Problem details:
Please transcribe the data below exactly. Leave the pictures out.

Stored data:
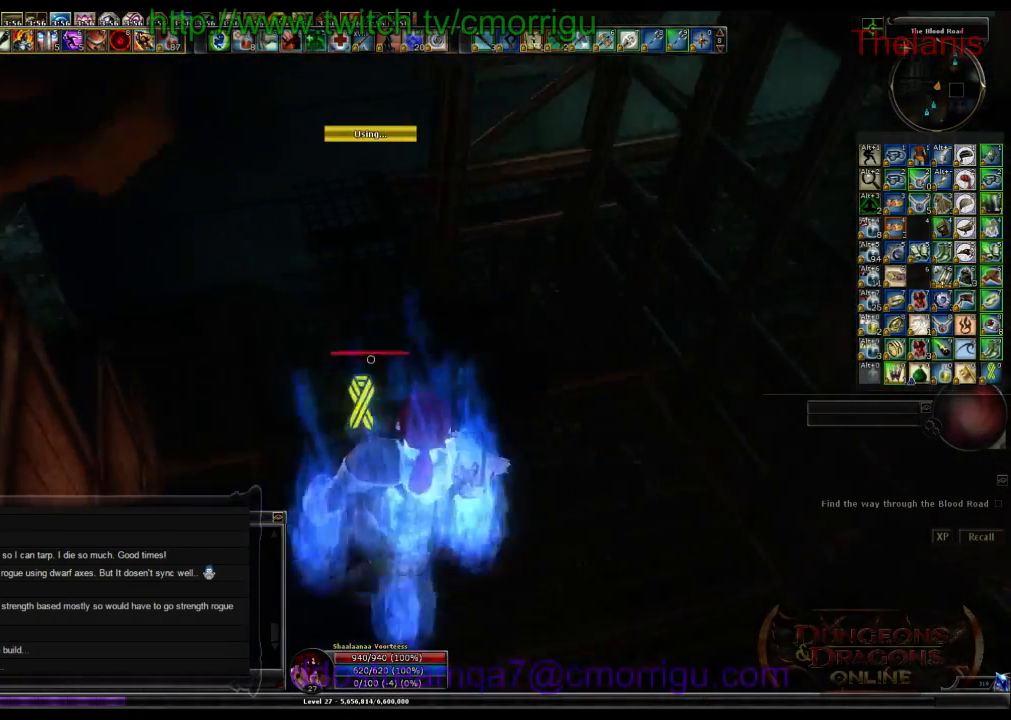
{"keys": ["a", "w"], "events": [[300, "d", "up"], [333, "a", "down"]]}
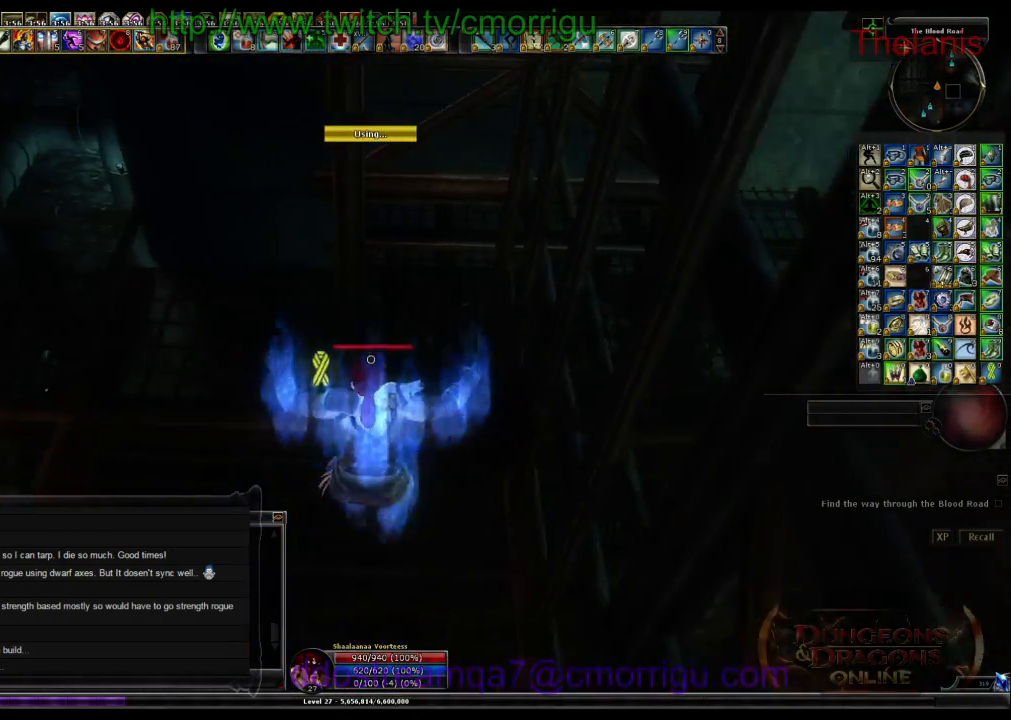
{"keys": ["a", "w"], "events": [[100, "w", "up"], [467, "w", "down"]]}
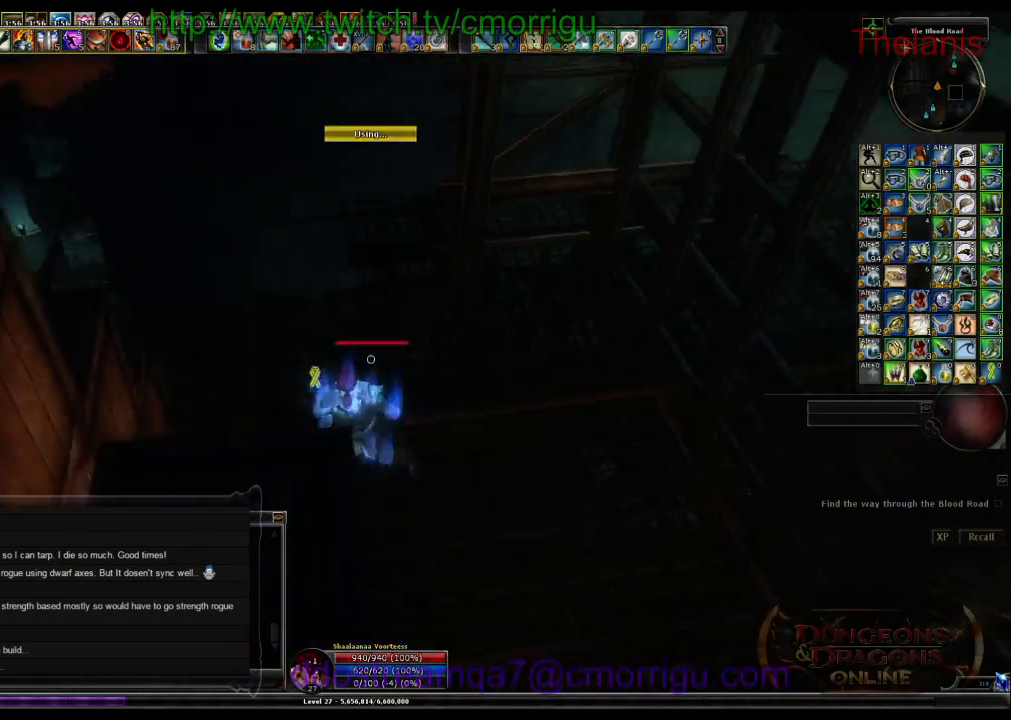
{"keys": ["w"], "events": [[133, "a", "up"], [200, "space", "down"], [500, "space", "up"]]}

Result of this exercise:
{"keys": ["a", "w"], "events": [[300, "d", "up"], [333, "a", "down"]]}
{"keys": ["a", "w"], "events": [[100, "w", "up"], [467, "w", "down"]]}
{"keys": ["w"], "events": [[133, "a", "up"], [200, "space", "down"], [500, "space", "up"]]}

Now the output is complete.